Sorry, I can't make this one .


----------



## DJ4Y (Nov 10, 2015)

Considering half term holiday will have started by the time this comp comes around, I could probably make it, fingers crossed!


----------



## fabdabs1234 (Nov 10, 2015)

cant make it


----------



## illius (Nov 10, 2015)

If you swap FMC out, I may have to rethink my plans. But I'll probably go! Thanks for organising.


----------



## ~Adam~ (Nov 10, 2015)

Cool schedule.

I'll be there but might drive myself and Sarah up after she finishes work on the Sat.


----------



## TDM (Nov 10, 2015)

Definitely won't be there (again).


----------



## newtonbase (Nov 10, 2015)

Bad weekend for me. I'll have to wait for the next comp to mess up 3BLD again!


----------



## Yes We Can! (Nov 10, 2015)

joey said:


> Crap joke / word play by me.



You're really selling this one!


----------



## bubbagrub (Nov 10, 2015)

joey said:


> We're holding another Cambridge (UK) competition!



Yay! 



joey said:


> (note: FMC might be swapped for Megaminx, so the schedule may change slightly)
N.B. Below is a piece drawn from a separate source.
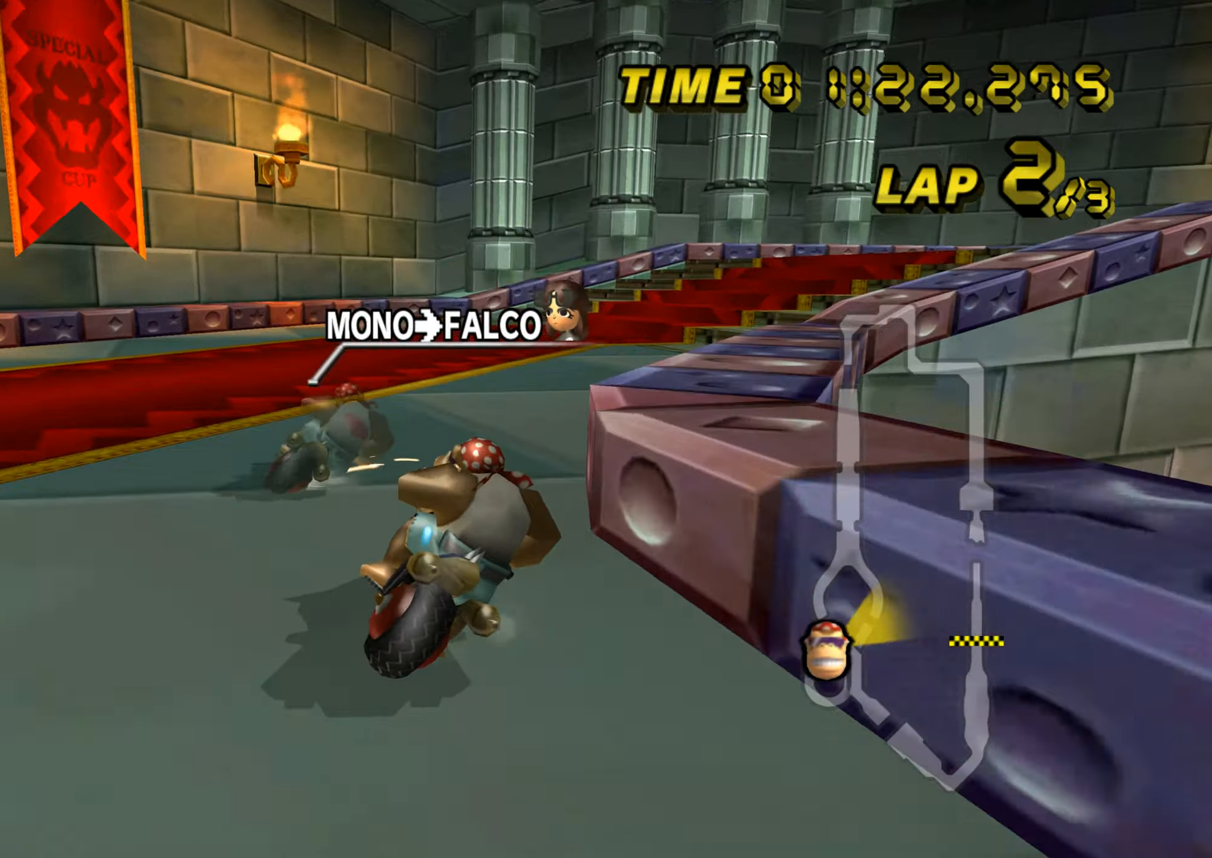
{"buttons": ["A", "R1"], "left_stick": "right", "events": [[133, "left_stick", "right"]]}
If it makes any difference, I vote for FMC...


----------



## CubeRoots (Nov 10, 2015)

oh cool I can actually come to this one.


----------



## Kev43 (Nov 10, 2015)

That's the perfect date for me, I'll try to not miss registration again =D

I like the schedule too !


----------



## ronaldm (Nov 11, 2015)

Can you remove me from all event plz? I can't make it


----------



## ~Adam~ (Nov 11, 2015)

I can't see how many have registered on WCA and also forgot to register until just now.


----------



## joey (Nov 11, 2015)

Thanks to all the people registered so far, keep em coming.


----------



## chungdavi (Nov 11, 2015)

Just registered for the competition. Hope I'll be able to make it.


----------



## Thaynara (Nov 11, 2015)

Please remove me from fm. Thanks


----------



## Tyler Comfy Hat (Nov 11, 2015)

This comp, Zak Messenger meets his greatest rival yet...
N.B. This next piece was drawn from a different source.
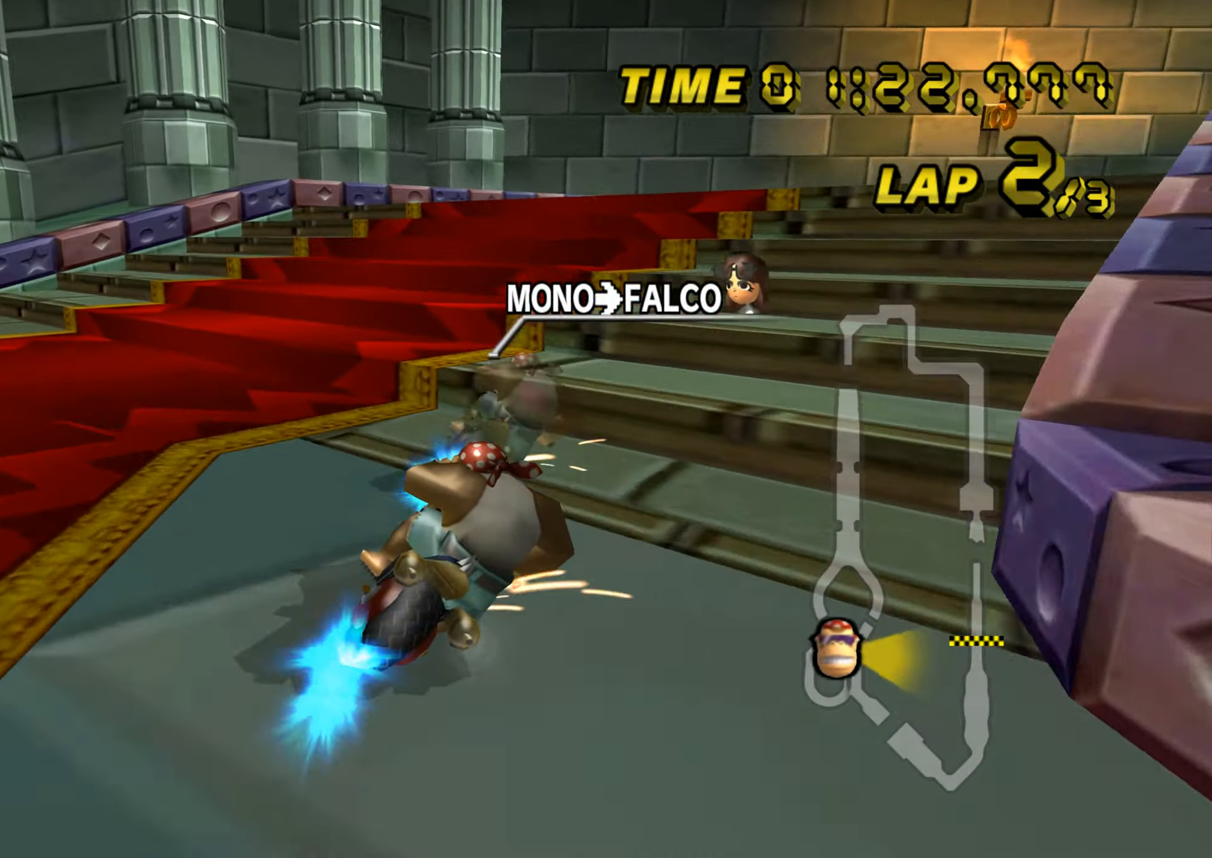
{"buttons": ["A"], "left_stick": "right", "events": [[334, "DPAD_UP", "down"], [334, "R1", "up"], [351, "DPAD_UP", "up"], [484, "DPAD_UP", "down"], [501, "DPAD_UP", "up"]]}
Personally, I'm routing for Zak Messenger over Zak Messenger.


----------



## illius (Nov 13, 2015)

It's goals time! (Well, a bit early).

Pyraminx: sub-10/sub-13
Skewb: sub-25/sub-27
3BLD: success/not happening
3x3x3: sub-19/sub-comp pb single
4x4x4: sub-2/not happening
5x5x5: sub-4/not happening
Sq-1: sub-1 maybe if I continue practicing/sub-1:20
OH: sub-45/sub-50
FMC: NR or sub-30 (pick one)/boo no mean 

See you all soon!


----------



## Ollie (Nov 15, 2015)

I think I can come for Saturday, depends what I can get off and whether I go back to Leicester! 

Some goals:

3x3x3: attend, sub-20 average with ZZ
BLD: average NR


----------



## Berd (Nov 15, 2015)

No multi  Ah well, can't make this one. Enjoy everyone!


----------



## illius (Nov 21, 2015)

Can the Sq-1 cutoff (soft) please be 1:30? Also, is FMC going to be changed to (evil) Megaminx?


----------



## mark49152 (Nov 21, 2015)

Since we're asking, can the 5x5 soft cut please be 4:00?


----------



## MTGjumper (Nov 21, 2015)

Can the sq1 soft cut be 12 seconds?


----------



## Berd (Nov 21, 2015)

MTGjumper said:


> Can the sq1 soft cut be 12 seconds?


Savage!


----------



## Hssandwich (Nov 21, 2015)

Berd said:


> Savage!



Yes?


----------



## LucidCuber (Nov 21, 2015)

illius said:


> Can the Sq-1 cutoff (soft) please be 1:30? Also, is FMC going to be changed to (evil) Megaminx?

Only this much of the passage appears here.